What you are asked to do:
Which lines run from the line containing "4 小時的分配原則是：自己的時間全部投在內容與客戶接觸，" through the end of the records below? Reproduce them exactly, and nothing else.
[Information provided Boundary: Start]
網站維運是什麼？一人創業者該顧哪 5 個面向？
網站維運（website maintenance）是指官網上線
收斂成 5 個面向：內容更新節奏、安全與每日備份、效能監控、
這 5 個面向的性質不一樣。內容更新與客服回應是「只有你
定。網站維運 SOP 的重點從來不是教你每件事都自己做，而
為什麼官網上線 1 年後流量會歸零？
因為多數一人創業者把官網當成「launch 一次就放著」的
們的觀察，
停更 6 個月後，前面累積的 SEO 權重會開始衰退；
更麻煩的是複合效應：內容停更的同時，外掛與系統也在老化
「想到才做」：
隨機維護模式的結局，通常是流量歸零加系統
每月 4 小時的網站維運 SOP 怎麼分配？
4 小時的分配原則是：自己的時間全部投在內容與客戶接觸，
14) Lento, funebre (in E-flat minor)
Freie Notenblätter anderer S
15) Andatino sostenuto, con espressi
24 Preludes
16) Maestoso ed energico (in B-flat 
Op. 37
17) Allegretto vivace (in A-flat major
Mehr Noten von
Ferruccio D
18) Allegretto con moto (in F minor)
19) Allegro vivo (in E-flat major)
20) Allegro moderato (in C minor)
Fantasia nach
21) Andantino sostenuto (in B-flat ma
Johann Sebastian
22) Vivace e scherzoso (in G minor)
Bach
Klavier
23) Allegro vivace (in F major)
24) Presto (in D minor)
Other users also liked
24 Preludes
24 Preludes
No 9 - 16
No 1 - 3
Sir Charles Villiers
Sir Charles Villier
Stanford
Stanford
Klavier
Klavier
[Information provided Boundary: End]
Response area:
4 小時的分配原則是：自己的時間全部投在內容與客戶接觸，
14) Lento, funebre (in E-flat minor)
Freie Notenblätter anderer S
15) Andatino sostenuto, con espressi
24 Preludes
16) Maestoso ed energico (in B-flat 
Op. 37
17) Allegretto vivace (in A-flat major
Mehr Noten von
Ferruccio D
18) Allegretto con moto (in F minor)
19) Allegro vivo (in E-flat major)
20) Allegro moderato (in C minor)
Fantasia nach
21) Andantino sostenuto (in B-flat ma
Johann Sebastian
22) Vivace e scherzoso (in G minor)
Bach
Klavier
23) Allegro vivace (in F major)
24) Presto (in D minor)
Other users also liked
24 Preludes
24 Preludes
No 9 - 16
No 1 - 3
Sir Charles Villiers
Sir Charles Villier
Stanford
Stanford
Klavier
Klavier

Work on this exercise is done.